» WHAT IS BEING ASKED: Report every line in the listing below that contains the word "family".

» MATERIALS PROVIDED:
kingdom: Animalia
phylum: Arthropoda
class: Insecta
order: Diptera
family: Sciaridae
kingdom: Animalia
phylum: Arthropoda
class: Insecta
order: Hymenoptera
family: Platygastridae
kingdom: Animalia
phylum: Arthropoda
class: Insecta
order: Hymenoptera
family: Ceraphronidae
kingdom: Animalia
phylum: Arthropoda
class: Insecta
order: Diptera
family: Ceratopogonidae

* * *

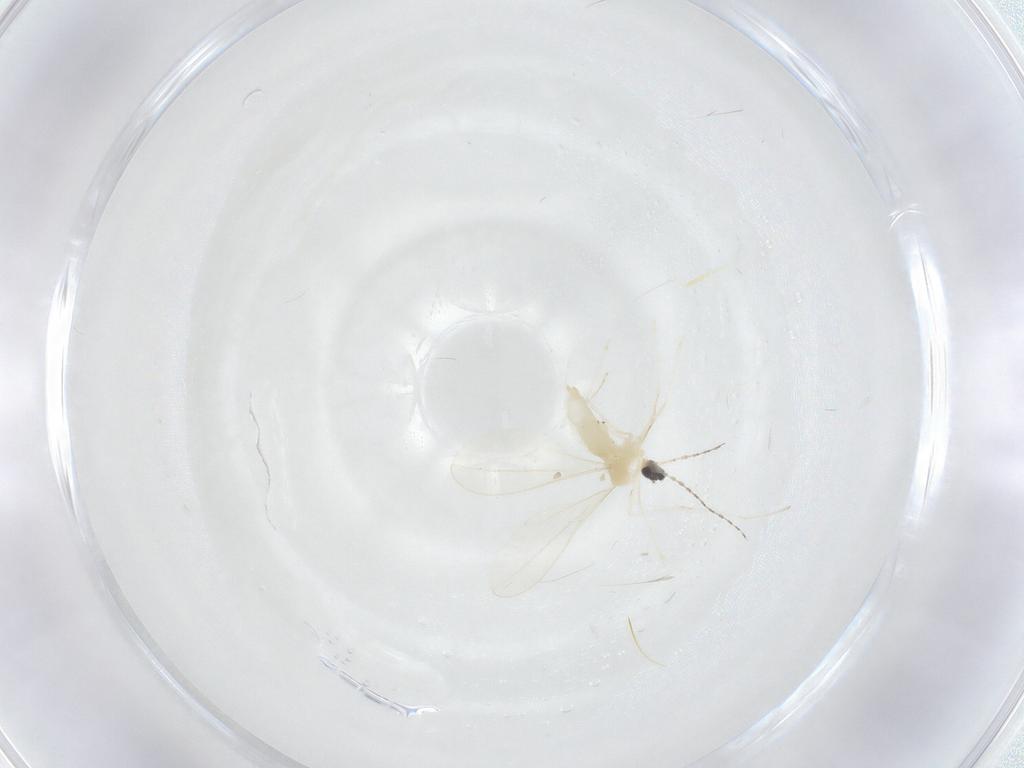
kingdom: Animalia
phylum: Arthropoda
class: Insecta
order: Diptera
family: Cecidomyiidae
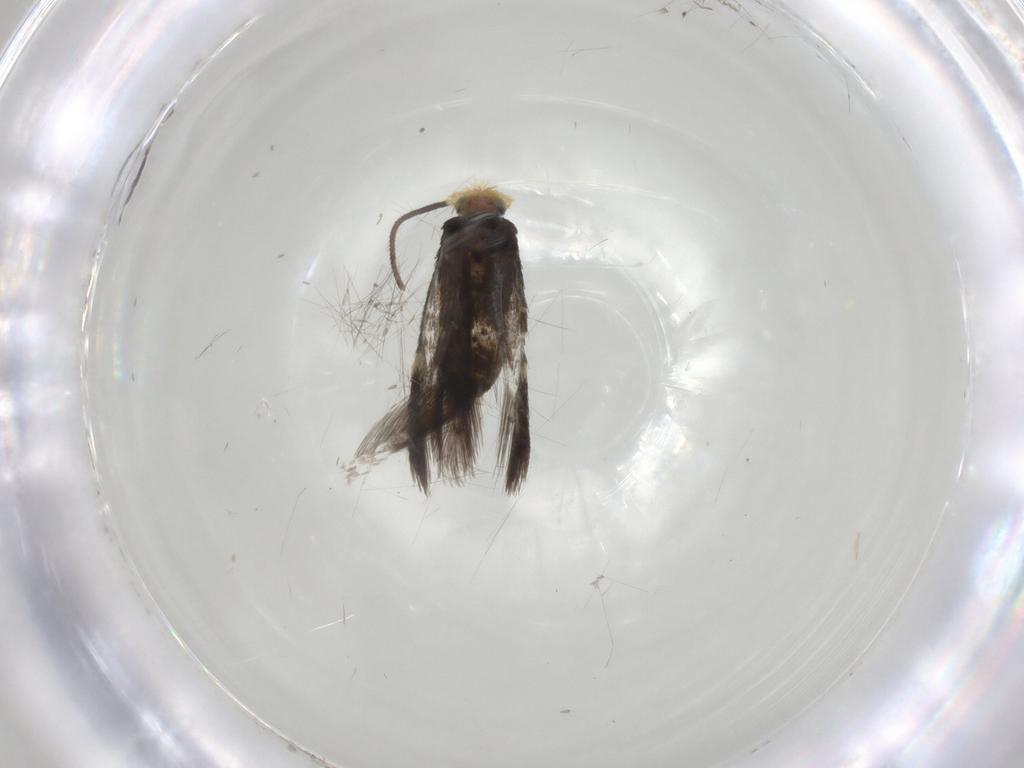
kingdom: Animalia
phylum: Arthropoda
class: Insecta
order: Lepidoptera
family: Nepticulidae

» ANSWER BELOW:
family: Sciaridae
family: Platygastridae
family: Ceraphronidae
family: Ceratopogonidae
family: Cecidomyiidae
family: Nepticulidae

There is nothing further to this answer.